What Is a Normal CRP Level? Ranges Explained

A normal CRP (C-reactive protein) level in most healthy adults is less than 0.3 mg/dL, or 3 mg/L. CRP is a protein your liver produces in response to inflammation, so the number on your lab report is essentially a snapshot of how much inflammation is happening in your body right now. Understanding what “normal” means, and what different elevations signal, helps you make sense of your results.

Normal CRP Ranges

CRP results can be reported in two different units depending on the lab, which causes confusion. Here’s how the standard ranges break down:

  • Less than 0.3 mg/dL (or less than 3 mg/L): Normal. This is where most healthy adults fall.
  • 0.3 to 1.0 mg/dL (3 to 10 mg/L): Mildly elevated. This range can reflect everyday conditions like obesity, pregnancy, smoking, a sedentary lifestyle, gum disease, the common cold, depression, or diabetes. It doesn’t necessarily point to a serious problem.
  • Above 1.0 mg/dL (above 10 mg/L): Markedly elevated.

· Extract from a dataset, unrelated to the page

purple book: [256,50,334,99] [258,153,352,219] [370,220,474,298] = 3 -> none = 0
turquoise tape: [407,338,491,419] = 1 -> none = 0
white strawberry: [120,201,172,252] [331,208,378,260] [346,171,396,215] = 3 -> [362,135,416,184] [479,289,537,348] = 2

This typically signals a more significant source of inflammation, such as a bacterial or viral infection, a major injury, or an inflammatory disease.

The key thing to know is that CRP is nonspecific. It tells you inflammation exists somewhere in the body, but it doesn’t tell you where or why. A high result always needs context from your symptoms and other test results.

Standard CRP vs. High-Sensitivity CRP

You may see two different versions of this test on lab work, and they measure the same protein but serve different purposes. A standard CRP test is used to detect significant inflammation, the kind caused by infections, autoimmune flare-ups, or injuries. It’s useful when your doctor suspects something acute is going on.

A high-sensitivity CRP test (hs-CRP) measures much smaller changes in the protein and is used specifically to estimate cardiovascular risk. The American Heart Association uses these thresholds for heart attack and stroke risk:

  • Below 1 mg/L: Low cardiovascular risk
  • 1 to 3 mg/L: Moderate cardiovascular risk
  • Above 3 mg/L: High cardiovascular risk

So a result of 2 mg/L on an hs-CRP test is technically “normal” by the standard CRP cutoff, but it places you in the moderate cardiovascular risk category. This is why knowing which test was ordered matters. If your doctor ordered hs-CRP, the result is being read through the lens of long-term heart health, not acute infection.

What Affects Your Baseline CRP

Your “normal” CRP isn’t a fixed number. Several factors can push it higher even when nothing is acutely wrong. Obesity is one of the most common causes of mildly elevated CRP, because fat tissue produces low-level, ongoing inflammation. Smoking has a similar effect. Pregnancy raises CRP as part of the body’s normal immune adjustments. Even a sedentary lifestyle, depression, or chronic gum disease can nudge CRP into that 0.3 to 1.0 mg/dL range.

Genetics also play a role. Some people carry gene variants that naturally produce slightly more CRP than average. This is one reason doctors sometimes repeat the test or look at trends over time rather than relying on a single reading.

What Very High Levels Mean

CRP levels above 10 mg/L (1.0 mg/dL) are considered markedly elevated and usually point to something that needs medical attention. At this level, common causes include acute bacterial infections, viral infections, inflammatory conditions affecting blood vessels, and major trauma or injury.

Extremely high levels, above 100 mg/L, almost always have a serious underlying cause. In a study of over 800 patients with CRP above 100 mg/L, infection was responsible in 55% of cases, followed by rheumatologic diseases (about 8%) and cancer (about 5%). At the most extreme end, above 350 mg/L, nearly 9 out of 10 cases were caused by infection. The overall mortality rate among patients with CRP above 100 mg/L was 8.6%, with cancer and multiple simultaneous diagnoses carrying the highest risk. These numbers make clear why doctors treat very high CRP as an urgent signal to identify the source.

How Quickly CRP Changes

CRP rises fast. Your liver can ramp up production within hours of an infection or injury, and levels can climb dramatically within 24 to 48 hours. This makes it a useful real-time marker. It also drops relatively quickly once the underlying cause resolves, which is why doctors sometimes recheck CRP to see whether a treatment is working.

This rapid response is what makes CRP different from other inflammatory markers. If you had a cold last week and your CRP is now normal, the test is reflecting your current state, not lingering effects from the illness.

What the Test Involves

A CRP test is a simple blood draw. No fasting is required, and you don’t need to stop eating or drinking beforehand. The sample is processed in a lab, and results are typically available within a day or two. Because CRP responds to so many different types of inflammation, your doctor will interpret the number alongside your symptoms, medical history, and often other blood tests to narrow down what’s causing an elevation.

If your result comes back mildly elevated with no obvious symptoms, your doctor may recommend repeating the test in a few weeks. A single mildly high reading can reflect something as minor as a recent cold or a tough workout, so a pattern over time is more meaningful than any one number.